Agreed. I was just trying to understand the challenges of formal verification between running different models. It seems it boils down to more complex TSM code/additional privilege state management vs more code in M-mode.

As per my understanding from your and @wojciechozga's response, the later is easier. But if we can axiomatize hardware implementation and verifying only a subset of TSM functionality is okay, it shouldn't matter. Isn't it ?

gdhh commented 5 months ago

Not necessarily if the non-confidential VMs are run as a nested VM. But TSM does have to some additional H-mode state to enable that.

request from confidential VM are routed through the TSM. (supporting confidential computation has minimal impact on normal VMs.) If this is a correct understanding of your proposal I agree that if we are successful in proving the TSM in our proposed model that proof could be leveraged for the model you have proposed.

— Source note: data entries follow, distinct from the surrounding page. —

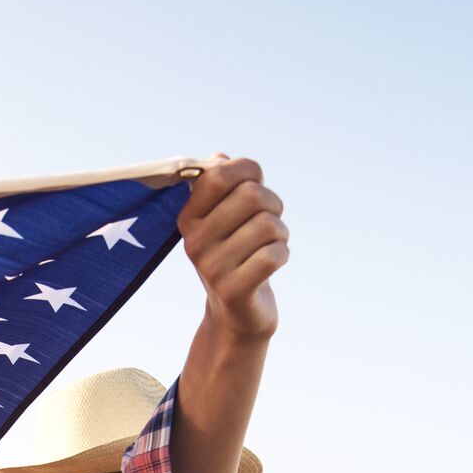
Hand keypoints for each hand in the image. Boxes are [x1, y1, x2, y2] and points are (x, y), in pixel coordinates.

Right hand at [179, 154, 287, 343]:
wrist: (236, 313)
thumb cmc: (235, 254)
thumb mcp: (223, 217)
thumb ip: (222, 182)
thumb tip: (220, 159)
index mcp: (188, 217)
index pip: (219, 174)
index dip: (248, 171)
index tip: (255, 184)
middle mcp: (195, 241)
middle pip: (251, 195)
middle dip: (273, 203)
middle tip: (271, 220)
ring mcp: (212, 268)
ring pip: (268, 225)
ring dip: (281, 232)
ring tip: (272, 243)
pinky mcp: (234, 291)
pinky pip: (273, 255)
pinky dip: (283, 253)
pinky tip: (274, 261)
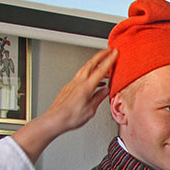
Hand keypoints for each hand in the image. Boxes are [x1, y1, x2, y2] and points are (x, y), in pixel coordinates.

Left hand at [12, 48, 118, 162]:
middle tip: (108, 50)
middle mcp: (78, 82)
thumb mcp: (90, 109)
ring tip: (102, 64)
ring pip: (85, 68)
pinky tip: (92, 79)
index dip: (109, 60)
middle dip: (101, 55)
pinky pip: (81, 75)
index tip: (114, 53)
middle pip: (91, 63)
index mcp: (86, 87)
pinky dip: (88, 72)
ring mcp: (72, 83)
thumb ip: (99, 97)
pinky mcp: (69, 86)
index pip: (101, 70)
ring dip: (94, 63)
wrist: (55, 119)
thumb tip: (105, 91)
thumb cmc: (71, 117)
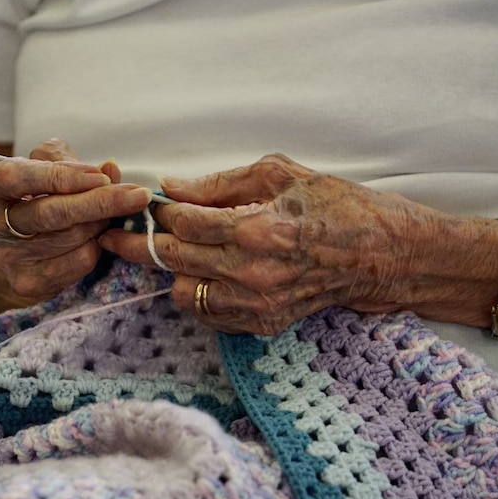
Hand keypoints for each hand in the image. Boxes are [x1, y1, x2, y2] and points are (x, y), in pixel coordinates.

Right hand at [0, 139, 153, 299]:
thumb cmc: (26, 190)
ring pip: (70, 238)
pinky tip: (96, 233)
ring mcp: (3, 260)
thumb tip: (109, 169)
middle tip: (137, 195)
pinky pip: (77, 262)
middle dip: (99, 203)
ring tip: (110, 209)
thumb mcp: (35, 163)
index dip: (63, 176)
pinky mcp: (26, 283)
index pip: (18, 178)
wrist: (4, 240)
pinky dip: (96, 244)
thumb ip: (66, 160)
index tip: (103, 175)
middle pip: (49, 214)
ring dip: (101, 222)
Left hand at [99, 153, 449, 334]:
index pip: (181, 222)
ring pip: (181, 293)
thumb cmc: (334, 205)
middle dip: (138, 243)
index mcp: (255, 228)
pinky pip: (206, 314)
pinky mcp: (262, 323)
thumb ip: (219, 183)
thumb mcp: (279, 174)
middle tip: (117, 232)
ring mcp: (256, 304)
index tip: (141, 204)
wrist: (380, 255)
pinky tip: (204, 273)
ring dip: (171, 271)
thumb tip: (172, 186)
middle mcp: (251, 272)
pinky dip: (196, 294)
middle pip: (171, 259)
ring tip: (173, 252)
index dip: (156, 210)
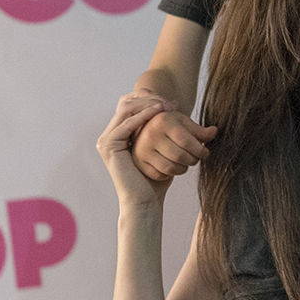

But I do not think that the current work we are doing would be sufficient to prove the new model. I believe that there would be more work, even though OpenSBI is running separately in M mode.

Agreed. I was just trying to understand the challenges of formal verification between running different models. It seems it boils down to more complex TSM code/additional privilege state management vs more code in M-mode.

I think this is a reasonable summary.

As per my understanding from your and @wojciechozga's response, the later is easier. But if we can axiomatize hardware implementation and verifying only a subset of TSM functionality is okay, it shouldn't matter. Isn't it ?

I believe that by verifying only a subset of TSM functionally you mean that only the functionality that affects TVM. I do not think that this is a good approach. Because the VMs and TVMs would be sharing the same TSM the side channel issue discussed below has to be considered.

If by nested VMs you mean running a second level hypervisor that services all non confidential VMs. That could possibly work (assuming the correct hardware support). However, it is more complex than what we have proposed. The other issue is that unless we change the hardware implementation, the second level hypervisor would possibly have to get services from the TSM.

In addition to proof complexity, once the TSM is servicing anyone other than TVMs we open up the possibility of side channels. In particular we would have to show that there is no way to leak information between the TVS and the VMs (or second level hypervisor). Essentially, you need to show that nothing the VMs do will influence the TVMs and that none of the VM request will be influenced by the TVMs. I believe that it is possible to build a system with this approach where this is true. But it puts an additional architecture and proof burden on the system that the approach we have proposed does not have. The TSM only services one call from the VMs. That call results in the VM either being terminated because it fails attestation or becoming a TVM. Properly chosen cryptographic algorithms and key length (and key material) means that try fail semantics to break into the system would take too long to be practical.

Our current proof approach is not without side channel issues. We have to show that TVMs do not leak information to one another because they share the same TSM. Our approach to this might also work for an approach where the TSM services both, but that is a complexity we are avoiding. My statement on the required additional proof work is only an observation of the amount of work to be done and not a judgement as to whether it can be done. We are still in the process of proving the current approach so we do not know whether we will be successful, but we suspect so. We want to add some additional capabilities but not until we have a proven base.

gdhh commented 4 months ago

I reviewed the changes an made a few minor corrections for clarity.